Task requirements -> After locating the line with "[Structs REPLACE Arrays](Structs%20FILENAME%20Arrays.md)", retype it and every later line exactly, stopping at the end of the records.

Supplied data ->
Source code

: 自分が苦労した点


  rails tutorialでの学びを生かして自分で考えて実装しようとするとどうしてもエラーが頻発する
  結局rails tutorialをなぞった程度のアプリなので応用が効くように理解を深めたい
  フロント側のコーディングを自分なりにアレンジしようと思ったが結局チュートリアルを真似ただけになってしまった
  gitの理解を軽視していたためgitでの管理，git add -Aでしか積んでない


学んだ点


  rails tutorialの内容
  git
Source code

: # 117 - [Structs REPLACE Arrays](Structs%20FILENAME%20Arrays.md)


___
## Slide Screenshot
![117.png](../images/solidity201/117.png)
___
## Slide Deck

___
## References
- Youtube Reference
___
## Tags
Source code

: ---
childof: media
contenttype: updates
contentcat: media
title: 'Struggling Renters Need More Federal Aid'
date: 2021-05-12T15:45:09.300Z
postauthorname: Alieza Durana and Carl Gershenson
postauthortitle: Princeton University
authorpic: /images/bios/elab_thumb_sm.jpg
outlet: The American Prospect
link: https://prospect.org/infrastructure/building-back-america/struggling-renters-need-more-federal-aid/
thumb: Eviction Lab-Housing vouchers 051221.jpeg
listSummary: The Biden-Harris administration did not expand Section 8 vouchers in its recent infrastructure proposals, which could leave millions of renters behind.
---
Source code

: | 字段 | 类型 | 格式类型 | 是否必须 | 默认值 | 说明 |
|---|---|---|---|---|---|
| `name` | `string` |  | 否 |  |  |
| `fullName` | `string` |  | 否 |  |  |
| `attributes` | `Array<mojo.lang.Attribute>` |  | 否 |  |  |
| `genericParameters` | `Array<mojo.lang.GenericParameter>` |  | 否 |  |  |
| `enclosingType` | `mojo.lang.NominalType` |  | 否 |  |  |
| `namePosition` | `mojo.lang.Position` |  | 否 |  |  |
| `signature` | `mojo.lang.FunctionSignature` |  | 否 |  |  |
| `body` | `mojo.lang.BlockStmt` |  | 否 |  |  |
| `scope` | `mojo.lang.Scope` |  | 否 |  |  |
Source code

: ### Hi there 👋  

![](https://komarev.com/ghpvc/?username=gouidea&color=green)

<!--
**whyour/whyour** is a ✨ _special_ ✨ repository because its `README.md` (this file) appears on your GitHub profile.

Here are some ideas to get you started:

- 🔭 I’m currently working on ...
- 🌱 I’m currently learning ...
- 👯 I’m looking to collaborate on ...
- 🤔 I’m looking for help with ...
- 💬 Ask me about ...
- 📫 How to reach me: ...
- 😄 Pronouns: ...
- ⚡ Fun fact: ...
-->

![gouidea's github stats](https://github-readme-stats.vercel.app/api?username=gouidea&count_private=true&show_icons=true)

Output ->
: # 117 - [Structs REPLACE Arrays](Structs%20FILENAME%20Arrays.md)


___
## Slide Screenshot
![117.png](../images/solidity201/117.png)
___
## Slide Deck

___
## References
- Youtube Reference
___
## Tags
Source code

: ---
childof: media
contenttype: updates
contentcat: media
title: 'Struggling Renters Need More Federal Aid'
date: 2021-05-12T15:45:09.300Z
postauthorname: Alieza Durana and Carl Gershenson
postauthortitle: Princeton University
authorpic: /images/bios/elab_thumb_sm.jpg
outlet: The American Prospect
link: https://prospect.org/infrastructure/building-back-america/struggling-renters-need-more-federal-aid/
thumb: Eviction Lab-Housing vouchers 051221.jpeg
listSummary: The Biden-Harris administration did not expand Section 8 vouchers in its recent infrastructure proposals, which could leave millions of renters behind.
---
Source code

: | 字段 | 类型 | 格式类型 | 是否必须 | 默认值 | 说明 |
|---|---|---|---|---|---|
| `name` | `string` |  | 否 |  |  |
| `fullName` | `string` |  | 否 |  |  |
| `attributes` | `Array<mojo.lang.Attribute>` |  | 否 |  |  |
| `genericParameters` | `Array<mojo.lang.GenericParameter>` |  | 否 |  |  |
| `enclosingType` | `mojo.lang.NominalType` |  | 否 |  |  |
| `namePosition` | `mojo.lang.Position` |  | 否 |  |  |
| `signature` | `mojo.lang.FunctionSignature` |  | 否 |  |  |
| `body` | `mojo.lang.BlockStmt` |  | 否 |  |  |
| `scope` | `mojo.lang.Scope` |  | 否 |  |  |
Source code

: ### Hi there 👋  

![](https://komarev.com/ghpvc/?username=gouidea&color=green)

<!--
**whyour/whyour** is a ✨ _special_ ✨ repository because its `README.md` (this file) appears on your GitHub profile.

Here are some ideas to get you started:

- 🔭 I’m currently working on ...
- 🌱 I’m currently learning ...
- 👯 I’m looking to collaborate on ...
- 🤔 I’m looking for help with ...
- 💬 Ask me about ...
- 📫 How to reach me: ...
- 😄 Pronouns: ...
- ⚡ Fun fact: ...
-->

![gouidea's github stats](https://github-readme-stats.vercel.app/api?username=gouidea&count_private=true&show_icons=true)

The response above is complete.